So what does the C concourse have to offer the stranded traveller? There are Starbucks outlets, but they lose their appeal after a couple of shots of watery espresso. Hudson News is omnipresent but despite selling The Atlantic, The New Yorker and The Economist, they seems suspiciously short on Harper’s. I am half imagining that the reason is political, given Harper’s stinging rebukes of establishment American politics of late. Whch is why I want to read it. Instead, I bought a copy of Best American Short Stories 2006, edited by Stephen King who provides an entertaining and honest assessment about the state of American short stroy writing: alive but not well. His selections for the anthology are great.
Food…so not much around here of note. I’ve always appreciated the fact that you can get Odwalla juice pretty freely around here. I’m loaded on some kind of blueberry B-vitamin power mix. Of the outlets, the Corner Bakery has the nicest sandwiches, freshly made pannini. When I need a fill, the Manchu Wok offers heaps of non-descript Chinese food, MSG free at least and it fills the belly for the four hour flight to Vancouver on United, which I have redubbed “The Hungry Skies.”

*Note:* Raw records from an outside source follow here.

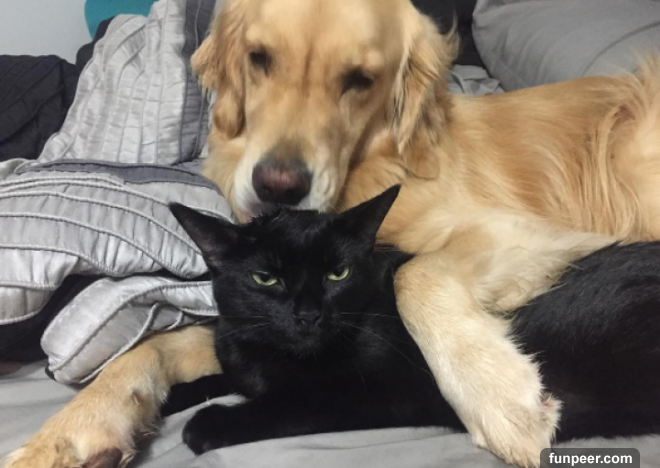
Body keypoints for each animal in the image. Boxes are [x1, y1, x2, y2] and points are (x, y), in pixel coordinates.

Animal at [169, 186, 660, 455]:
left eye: (337, 274)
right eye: (265, 278)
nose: (308, 314)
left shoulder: (377, 392)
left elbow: (290, 404)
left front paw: (209, 423)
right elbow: (226, 375)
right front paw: (177, 394)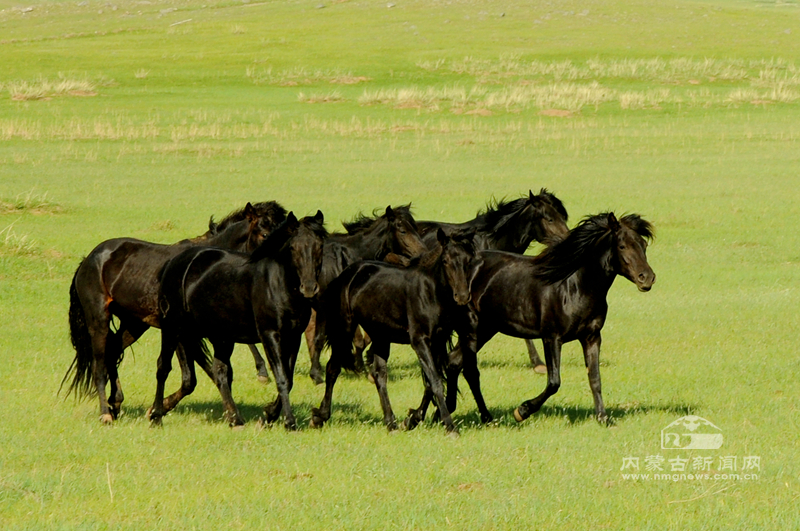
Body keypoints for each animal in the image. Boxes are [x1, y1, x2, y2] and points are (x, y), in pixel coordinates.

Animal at [63, 201, 287, 423]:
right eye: (264, 234)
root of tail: (89, 259)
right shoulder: (182, 332)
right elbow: (191, 379)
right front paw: (156, 410)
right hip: (99, 319)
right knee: (99, 364)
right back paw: (105, 413)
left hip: (135, 324)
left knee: (113, 349)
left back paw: (116, 403)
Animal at [149, 212, 327, 429]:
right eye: (293, 248)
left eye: (319, 246)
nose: (309, 288)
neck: (277, 283)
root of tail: (174, 263)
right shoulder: (270, 334)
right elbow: (282, 378)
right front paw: (289, 422)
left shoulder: (293, 337)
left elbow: (289, 378)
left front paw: (268, 415)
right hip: (172, 328)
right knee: (163, 367)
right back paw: (156, 415)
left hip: (220, 336)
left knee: (219, 371)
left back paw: (235, 418)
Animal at [305, 205, 428, 384]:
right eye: (402, 230)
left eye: (416, 229)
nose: (423, 254)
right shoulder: (324, 305)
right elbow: (320, 337)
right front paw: (316, 375)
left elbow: (364, 338)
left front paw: (362, 367)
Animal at [309, 229, 482, 435]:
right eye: (446, 260)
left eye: (469, 260)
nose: (462, 296)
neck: (430, 292)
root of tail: (347, 274)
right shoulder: (420, 341)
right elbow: (435, 382)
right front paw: (450, 427)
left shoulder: (438, 341)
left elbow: (431, 382)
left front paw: (411, 420)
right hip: (345, 328)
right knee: (333, 368)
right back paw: (319, 417)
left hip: (380, 336)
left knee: (379, 375)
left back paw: (391, 423)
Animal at [406, 213, 655, 429]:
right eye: (622, 246)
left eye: (643, 245)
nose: (647, 278)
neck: (574, 286)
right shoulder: (551, 338)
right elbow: (554, 382)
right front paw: (522, 411)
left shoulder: (592, 337)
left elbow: (595, 378)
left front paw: (603, 418)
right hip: (472, 330)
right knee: (450, 365)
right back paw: (418, 417)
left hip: (485, 330)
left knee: (454, 364)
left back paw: (454, 414)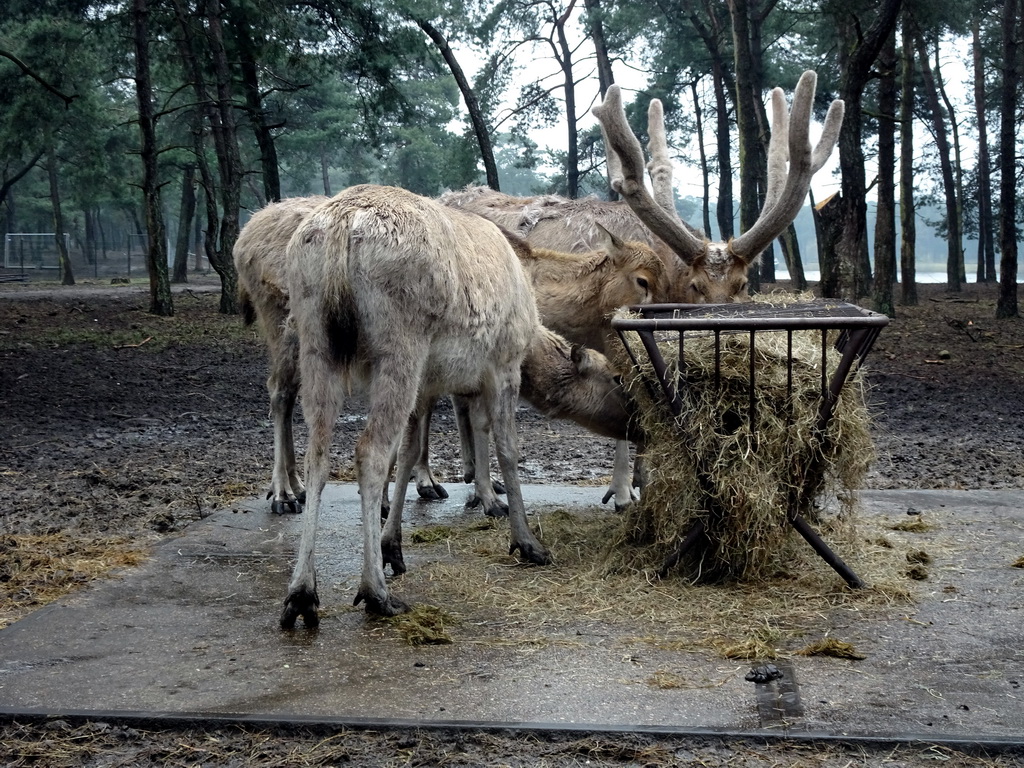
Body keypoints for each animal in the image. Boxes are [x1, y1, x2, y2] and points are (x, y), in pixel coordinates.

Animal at [276, 183, 638, 626]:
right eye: (617, 378)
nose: (640, 423)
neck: (532, 341)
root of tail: (341, 228)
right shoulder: (502, 365)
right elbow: (507, 450)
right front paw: (526, 540)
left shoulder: (429, 385)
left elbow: (410, 452)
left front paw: (393, 545)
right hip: (400, 345)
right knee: (369, 451)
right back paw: (374, 592)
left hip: (316, 341)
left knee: (319, 453)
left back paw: (302, 592)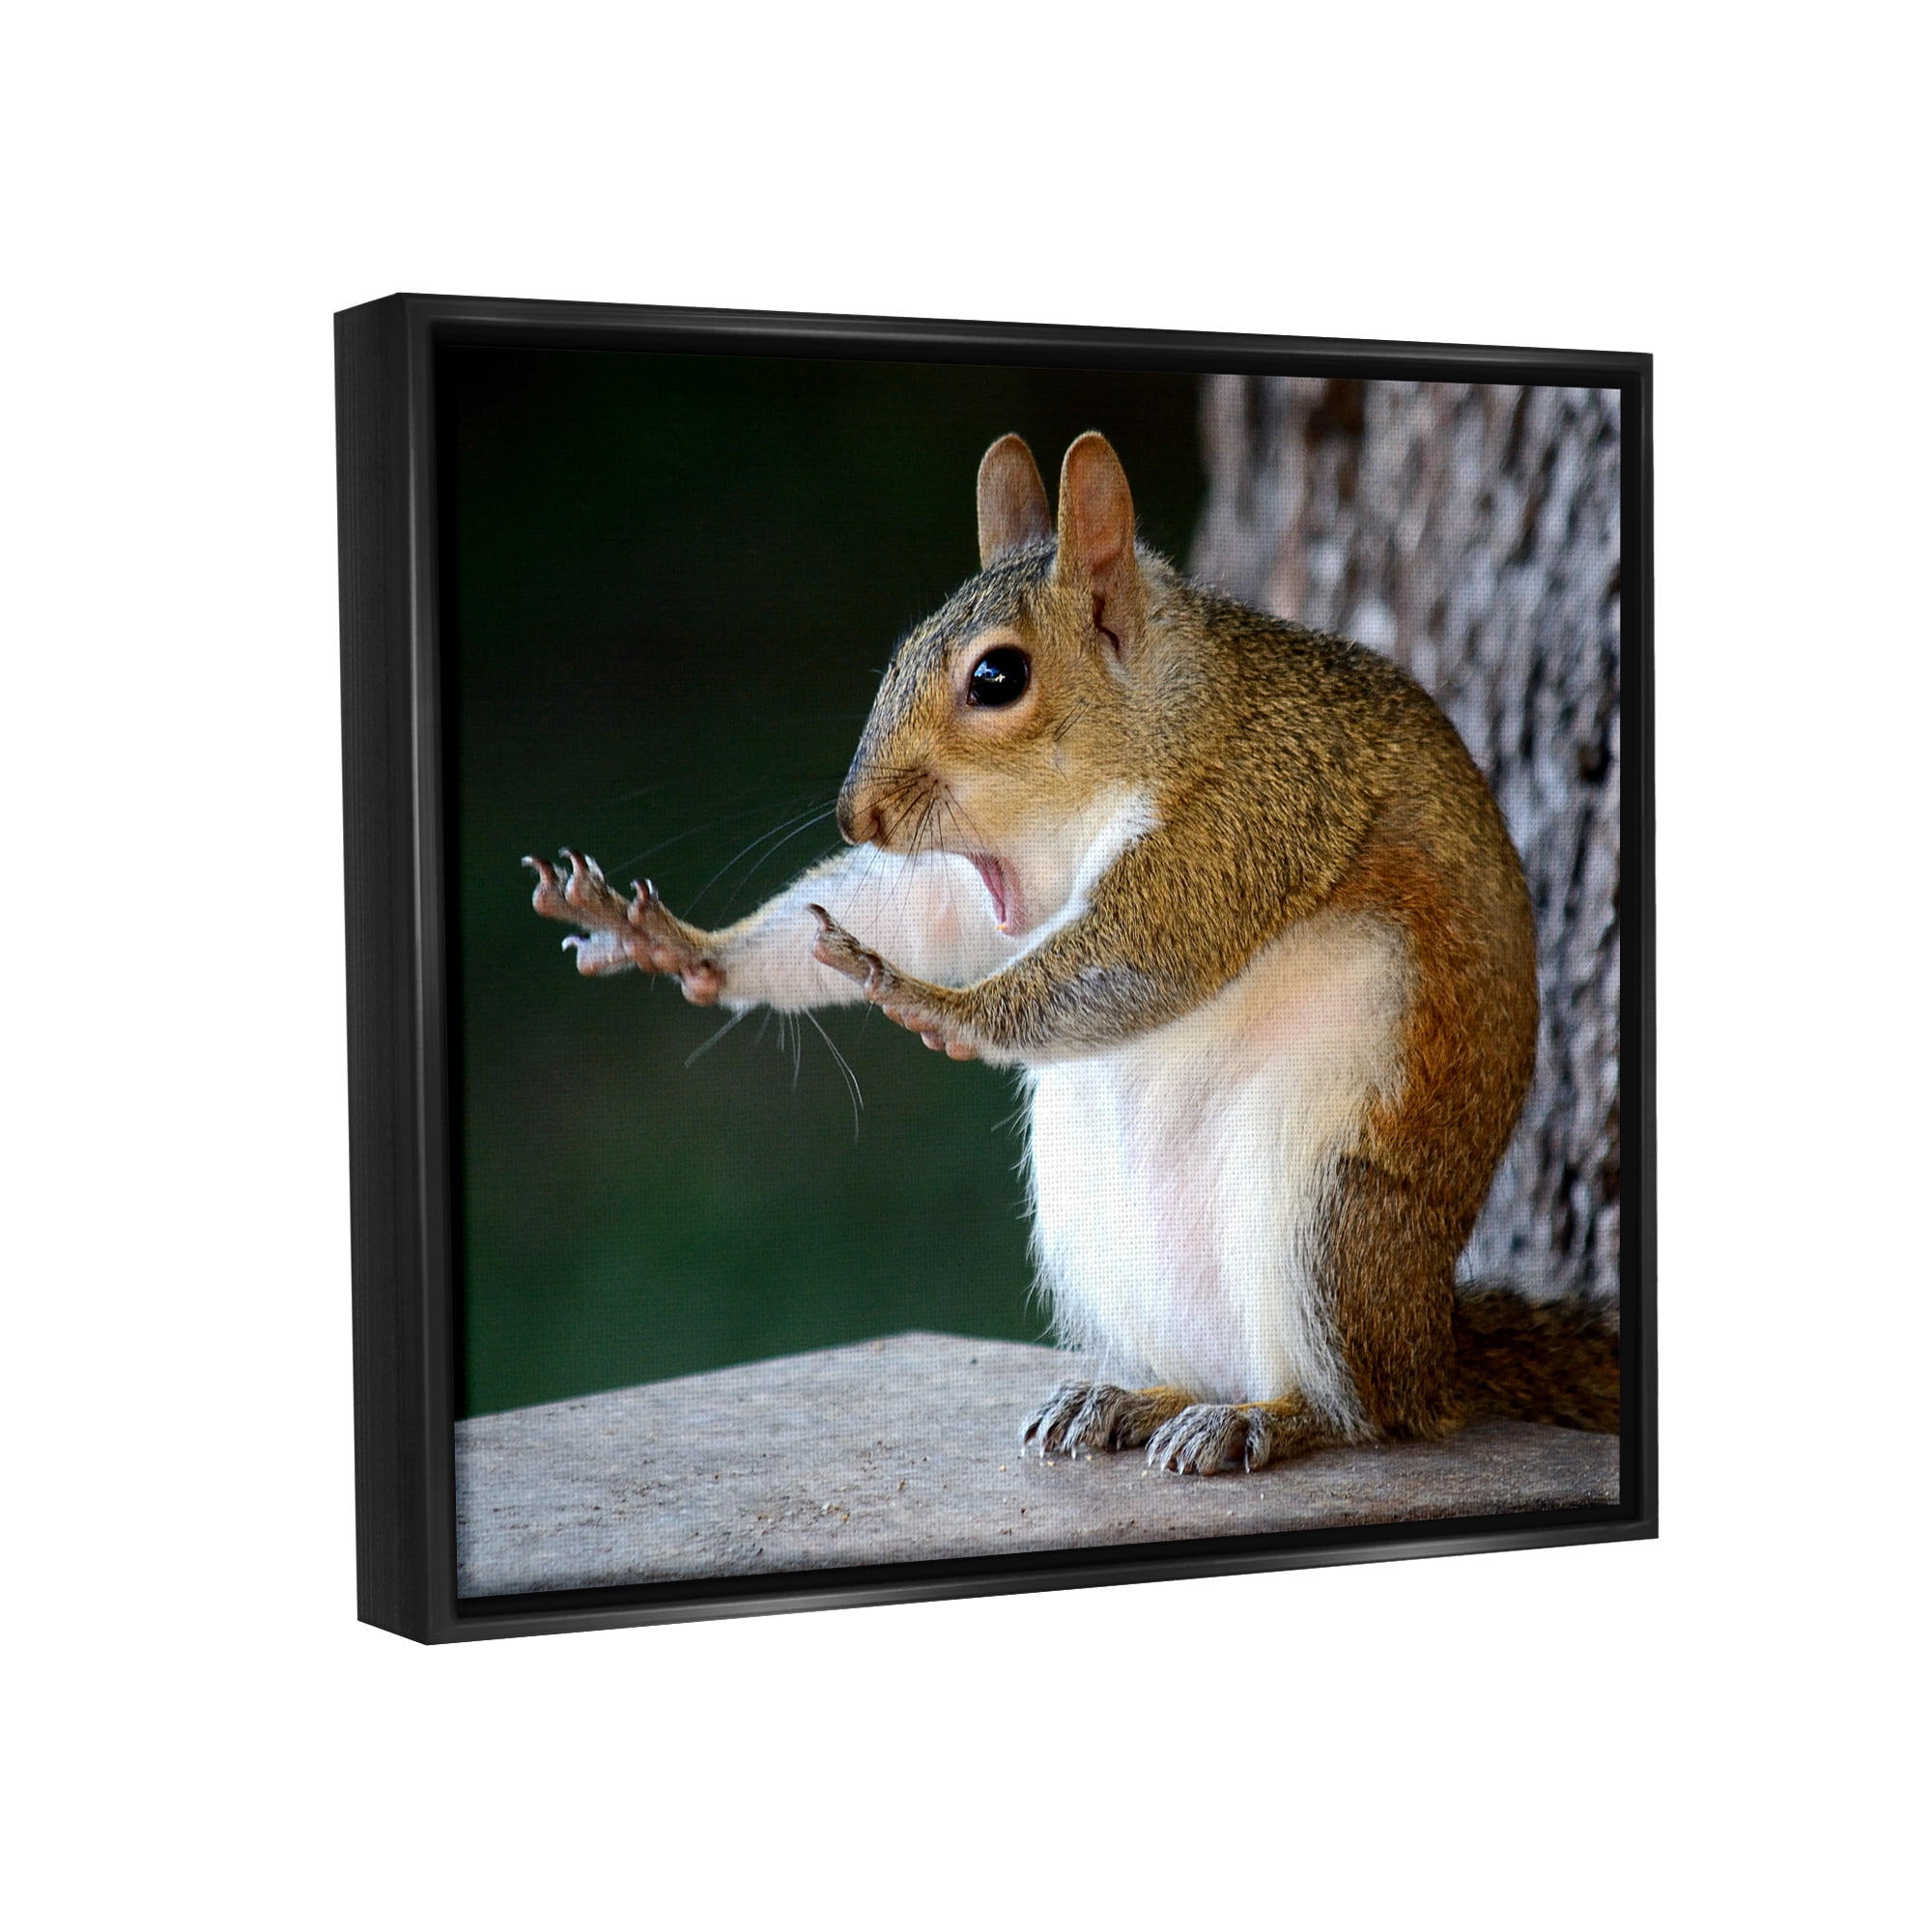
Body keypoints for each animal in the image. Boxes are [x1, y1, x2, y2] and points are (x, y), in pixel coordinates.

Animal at [526, 430, 1619, 1475]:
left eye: (996, 676)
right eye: (900, 652)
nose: (857, 814)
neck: (1155, 727)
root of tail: (1432, 1350)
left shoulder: (1253, 810)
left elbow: (1144, 953)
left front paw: (931, 1002)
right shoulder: (977, 880)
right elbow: (909, 907)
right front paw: (681, 945)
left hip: (1328, 1223)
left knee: (1360, 1411)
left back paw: (1264, 1420)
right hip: (1102, 1228)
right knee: (1204, 1366)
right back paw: (1130, 1399)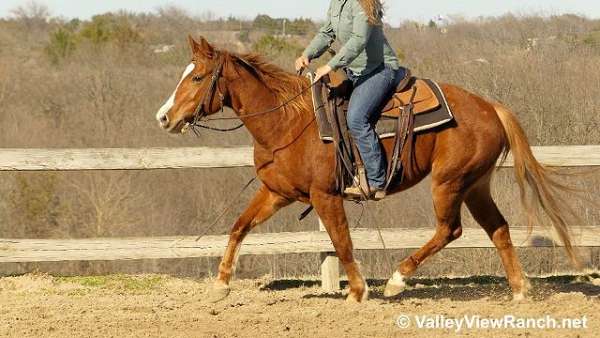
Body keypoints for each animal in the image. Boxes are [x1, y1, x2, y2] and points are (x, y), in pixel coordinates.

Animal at [155, 35, 576, 302]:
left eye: (196, 77)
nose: (163, 117)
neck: (288, 123)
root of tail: (490, 107)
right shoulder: (276, 193)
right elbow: (239, 227)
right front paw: (221, 285)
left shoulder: (325, 196)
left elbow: (342, 242)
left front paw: (358, 292)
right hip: (475, 185)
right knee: (498, 229)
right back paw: (520, 291)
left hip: (449, 182)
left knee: (450, 230)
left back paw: (397, 280)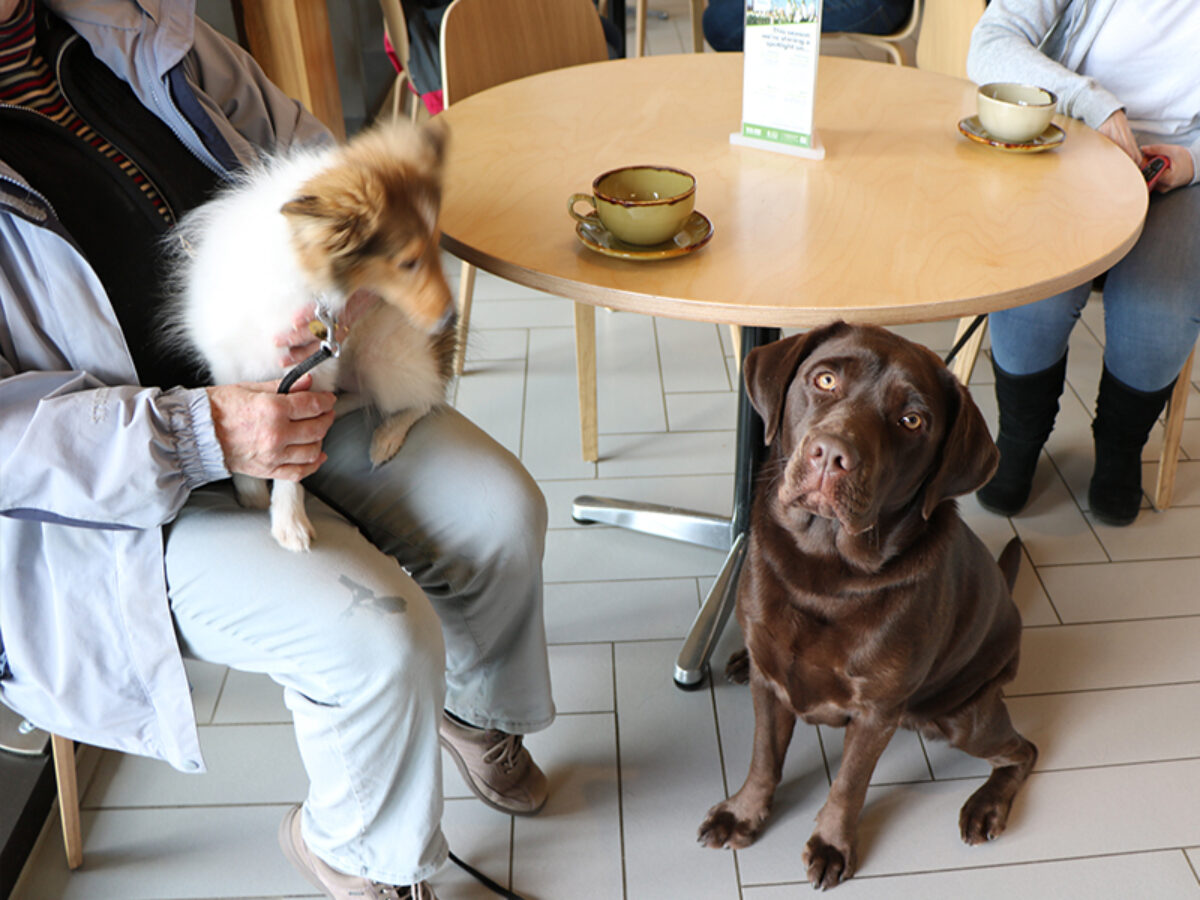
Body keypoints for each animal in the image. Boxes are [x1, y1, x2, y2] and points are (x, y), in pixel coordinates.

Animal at [162, 116, 451, 554]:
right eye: (408, 262)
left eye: (437, 247)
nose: (452, 317)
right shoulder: (230, 362)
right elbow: (232, 421)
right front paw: (250, 491)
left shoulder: (312, 365)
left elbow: (293, 463)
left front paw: (289, 521)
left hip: (385, 356)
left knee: (424, 397)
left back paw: (384, 437)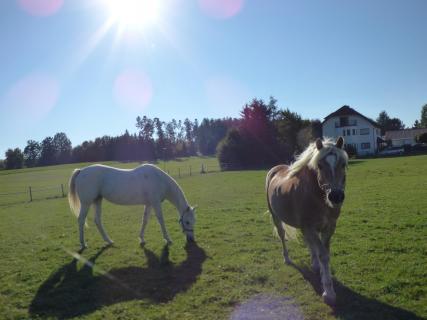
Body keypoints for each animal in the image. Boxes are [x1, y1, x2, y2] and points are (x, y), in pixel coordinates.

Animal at [68, 162, 197, 250]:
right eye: (187, 222)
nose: (191, 240)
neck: (159, 180)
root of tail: (81, 170)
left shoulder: (149, 204)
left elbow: (145, 220)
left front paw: (142, 239)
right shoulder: (155, 203)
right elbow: (161, 220)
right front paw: (168, 239)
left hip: (97, 200)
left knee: (97, 220)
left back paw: (109, 241)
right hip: (86, 203)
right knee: (81, 220)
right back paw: (83, 244)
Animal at [266, 136, 350, 304]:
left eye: (343, 164)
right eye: (320, 165)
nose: (336, 196)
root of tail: (275, 169)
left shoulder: (329, 228)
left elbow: (323, 252)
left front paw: (321, 272)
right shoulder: (310, 227)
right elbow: (323, 254)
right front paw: (328, 292)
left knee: (309, 242)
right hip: (276, 217)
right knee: (282, 235)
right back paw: (287, 258)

Wireless is cheap, at $6.95 a day which is a steal if you’re logged on for as long as I have been, and there are these power stations that are nice to work at. Power plugs in the waiting areas are scarce and nearly all in use by businessmen sucking down the watts while they make uberimportant cell phone calls.
And so the day proceeds, slowly, without any remarkable incidents, watching the crowds ebb and flow and waiting for UA1119 to spirit me to the west coast, eight hours later than I expected to get home.